> _What the exercise asks_:
Repeat the lines from the first one through the line containing "nhiều quán cafe", swapping "Split" for "Spalt" and changing nothing else.

> _Study material_:
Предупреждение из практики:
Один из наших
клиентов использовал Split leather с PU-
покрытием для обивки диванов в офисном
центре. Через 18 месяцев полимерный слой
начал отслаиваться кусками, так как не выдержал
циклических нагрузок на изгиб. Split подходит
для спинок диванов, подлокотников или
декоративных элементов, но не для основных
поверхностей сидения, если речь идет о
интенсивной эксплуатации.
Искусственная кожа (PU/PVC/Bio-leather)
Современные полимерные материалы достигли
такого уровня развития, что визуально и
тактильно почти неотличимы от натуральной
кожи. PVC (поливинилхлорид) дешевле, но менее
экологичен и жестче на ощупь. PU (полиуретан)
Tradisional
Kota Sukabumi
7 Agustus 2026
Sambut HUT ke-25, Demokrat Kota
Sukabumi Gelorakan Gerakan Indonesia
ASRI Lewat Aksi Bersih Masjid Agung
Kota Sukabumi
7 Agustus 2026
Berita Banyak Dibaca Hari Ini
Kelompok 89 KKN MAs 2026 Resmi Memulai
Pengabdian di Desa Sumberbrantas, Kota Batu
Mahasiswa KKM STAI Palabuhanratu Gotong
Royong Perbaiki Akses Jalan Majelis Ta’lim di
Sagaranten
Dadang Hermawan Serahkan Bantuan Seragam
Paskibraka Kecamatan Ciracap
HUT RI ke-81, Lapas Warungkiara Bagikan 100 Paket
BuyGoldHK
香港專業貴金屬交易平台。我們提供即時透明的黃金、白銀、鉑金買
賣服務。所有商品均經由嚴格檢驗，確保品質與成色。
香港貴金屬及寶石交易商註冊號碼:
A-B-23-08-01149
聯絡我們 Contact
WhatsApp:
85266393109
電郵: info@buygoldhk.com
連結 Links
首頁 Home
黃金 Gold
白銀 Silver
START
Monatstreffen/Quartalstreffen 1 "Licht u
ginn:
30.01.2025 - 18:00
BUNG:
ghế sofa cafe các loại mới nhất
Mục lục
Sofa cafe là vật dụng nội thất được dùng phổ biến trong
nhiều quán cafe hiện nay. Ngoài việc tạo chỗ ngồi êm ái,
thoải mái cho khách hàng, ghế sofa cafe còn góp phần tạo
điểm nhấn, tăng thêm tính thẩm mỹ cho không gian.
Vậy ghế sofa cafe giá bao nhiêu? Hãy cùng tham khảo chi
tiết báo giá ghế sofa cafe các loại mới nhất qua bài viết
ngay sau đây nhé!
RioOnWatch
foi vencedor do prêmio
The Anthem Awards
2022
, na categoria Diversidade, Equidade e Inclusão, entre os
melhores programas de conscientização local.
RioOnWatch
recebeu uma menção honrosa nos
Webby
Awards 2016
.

> _Output_:
Предупреждение из практики:
Один из наших
клиентов использовал Spalt leather с PU-
покрытием для обивки диванов в офисном
центре. Через 18 месяцев полимерный слой
начал отслаиваться кусками, так как не выдержал
циклических нагрузок на изгиб. Spalt подходит
для спинок диванов, подлокотников или
декоративных элементов, но не для основных
поверхностей сидения, если речь идет о
интенсивной эксплуатации.
Искусственная кожа (PU/PVC/Bio-leather)
Современные полимерные материалы достигли
такого уровня развития, что визуально и
тактильно почти неотличимы от натуральной
кожи. PVC (поливинилхлорид) дешевле, но менее
экологичен и жестче на ощупь. PU (полиуретан)
Tradisional
Kota Sukabumi
7 Agustus 2026
Sambut HUT ke-25, Demokrat Kota
Sukabumi Gelorakan Gerakan Indonesia
ASRI Lewat Aksi Bersih Masjid Agung
Kota Sukabumi
7 Agustus 2026
Berita Banyak Dibaca Hari Ini
Kelompok 89 KKN MAs 2026 Resmi Memulai
Pengabdian di Desa Sumberbrantas, Kota Batu
Mahasiswa KKM STAI Palabuhanratu Gotong
Royong Perbaiki Akses Jalan Majelis Ta’lim di
Sagaranten
Dadang Hermawan Serahkan Bantuan Seragam
Paskibraka Kecamatan Ciracap
HUT RI ke-81, Lapas Warungkiara Bagikan 100 Paket
BuyGoldHK
香港專業貴金屬交易平台。我們提供即時透明的黃金、白銀、鉑金買
賣服務。所有商品均經由嚴格檢驗，確保品質與成色。
香港貴金屬及寶石交易商註冊號碼:
A-B-23-08-01149
聯絡我們 Contact
WhatsApp:
85266393109
電郵: info@buygoldhk.com
連結 Links
首頁 Home
黃金 Gold
白銀 Silver
START
Monatstreffen/Quartalstreffen 1 "Licht u
ginn:
30.01.2025 - 18:00
BUNG:
ghế sofa cafe các loại mới nhất
Mục lục
Sofa cafe là vật dụng nội thất được dùng phổ biến trong
nhiều quán cafe hiện nay. Ngoài việc tạo chỗ ngồi êm ái,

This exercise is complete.